Geprägt von der Bergregion Sperrin Mountains, hat Nordirlands größte Grafschaft einen ausgeprägten Sinn für die Geschichte, zu Hause und in fernen Ländern

Tyrone ist geprägt von den Sperrin Mountains mit ihrem Gewand aus Heidekraut. Die Sperrin Mountains sind die größte Bergkette Nordirlands. Diese friedliche Region liegt nur eine Stunde von den Flughäfen Belfast bzw. City of Derry entfernt. Hier sind beeindruckende Täler, Hügel, Wälder und Seen zu entdecken, ganz zu schweigen von den prähistorischen Gräbern und Menhiren (Standing Stones).

Kurz gesagt, ein Wunderland für Wanderfreunde.

Aber das ist längst nicht alles… beliebt sind die Sperrins auch bei Reitern, Fallschirmspringern, Segelfliegern (der Segelflugverein Ulster Gliding Club weiß die Aufwinde über Magilligan Point perfekt zu nutzen) und sogar Goldsuchern. Ja, hier wurde tatsächlich Gold gefunden. Achten Sie also auf ein Glänzen oder Glitzern in den Bergbächen.

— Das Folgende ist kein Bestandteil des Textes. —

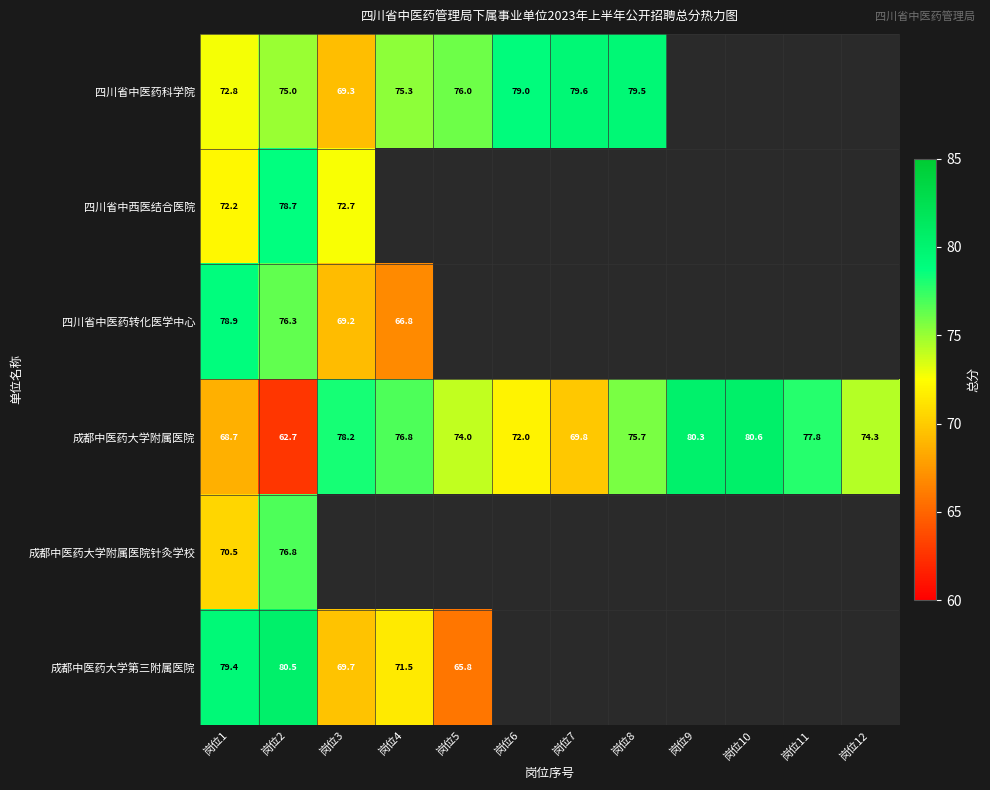

Where does the 成都中医药大学附属医院 series first go above 75?

岗位3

Wenn Sie mehr über die umliegende Landschaft wissen möchten, erfahren Sie in der Ausstellung im An Creagán Visitor Centre alles über die Sumpflandschaft und ihre Ursprünge, die in die letzte Eiszeit zurückreichen. Bei Familien besonders beliebt sind die nahe gelegenen Steinkreise von Beaghmore. Ebenfalls ein Familienfavorit, eine Wander- oder Fahrradtour auf den zahlreichen Waldwegen. Zu empfehlen ist zum Beispiel der 58 km lange Radweg White Hare Cycle Route.

Volkshelden

Tyrone hat nicht nur faszinierende Verbindungen zur prähistorischen Vergangenheit, sondern auch zur neuen Welt. Der Großvater von US-Präsident Ulysses S. Grant wanderte 1760 von Dergina nach Pennsylvania aus. Sein restauriertes Haus kann man in der Nähe von Ballygawley besichtigen.

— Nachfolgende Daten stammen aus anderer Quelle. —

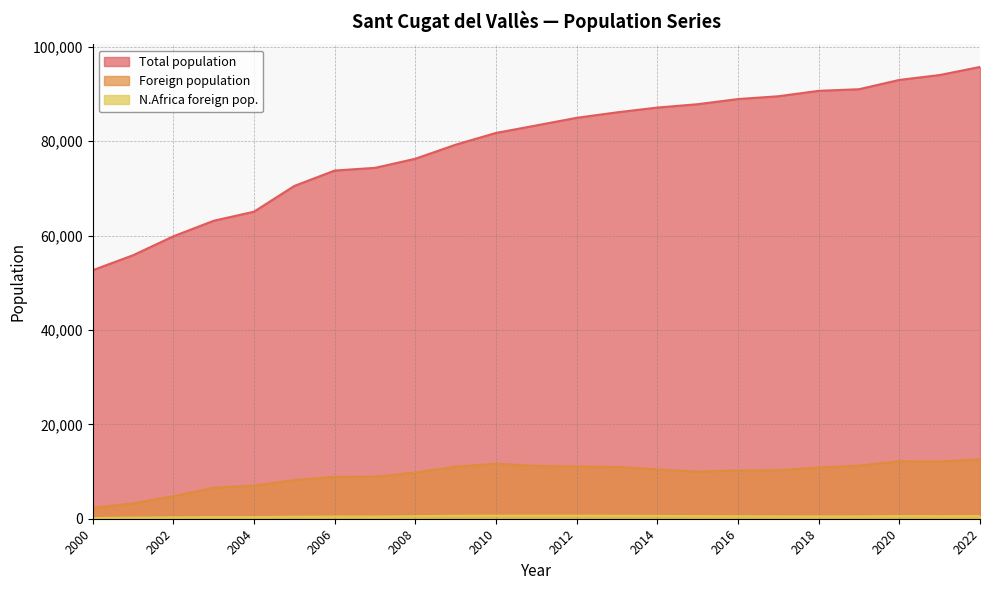

True or false: Total population has a value of 112857 at 2012.

False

Ein weiterer berühmter Emigrant ist Banktycoon Thomas Mellon, dessen Geschichte das Herzstück des Freilandmuseums Ulster American Folk Park bei Omagh bildet. Mellon ist als kleiner Junge mit seinen Eltern in die USA ausgewandert und startete eine Karriere vom Tellerwäscher zum Millionär. Da der Apfel nicht weit vom Stamm fällt, wurde sein Sohn, der Banker Andrew Mellon, zu einem der reichsten Männer der Welt.

Das alte, weiß getünchte Häuschen, in dem Thomas Mellon einst gelebt hat, bildet heute den Mittelpunkt des Folk Parks. Hier erfahren Sie, wie ein Dorf in Tyrone vor zweihundert Jahren ausgesehen hat. Ebenfalls zu bestaunen sind Farmhäuser aus Pennsylvania und kleine Bauern-Cottages. Mit kostümierten Schauspielern wird die Geschichte zudem zum Leben erweckt. Ein Nachbau des reetgedeckten Hauses, in dem John Hughes als kleiner Junge gelebt hat, ist ebenfalls zu bewundern. Hughes war der Mann, der später als Erzbischof die St. Patrick’s Cathedral in New York gegründet hat.

Kunsthandwerk

Das Kunsthandwerk in Tyrone ist tief verwurzelt in den Traditionen der Vergangenheit, dennoch ist es modern und aktuell. Überzeugen Sie sich selbst bei einem Einkaufsbummel durch Andrea Hayes Textiles in Cookstown oder in der Tom Agnew Mill Pottery in Strabane.

Als ausgefallenes Souvenir besonders zu empfehlen, ist ein Torfanhänger von Island Turf Crafts.

Wenn Sie mit dem Shoppen fertig sind, sollten Sie sich ein Abendessen in einem ausgewählten Good Food Circle Restaurant gönnen, bevor Sie Ihren Tag mit einem gemütlichen Bierchen in einem der vielen Dorf-Pubs der Grafschaft ausklingen lassen.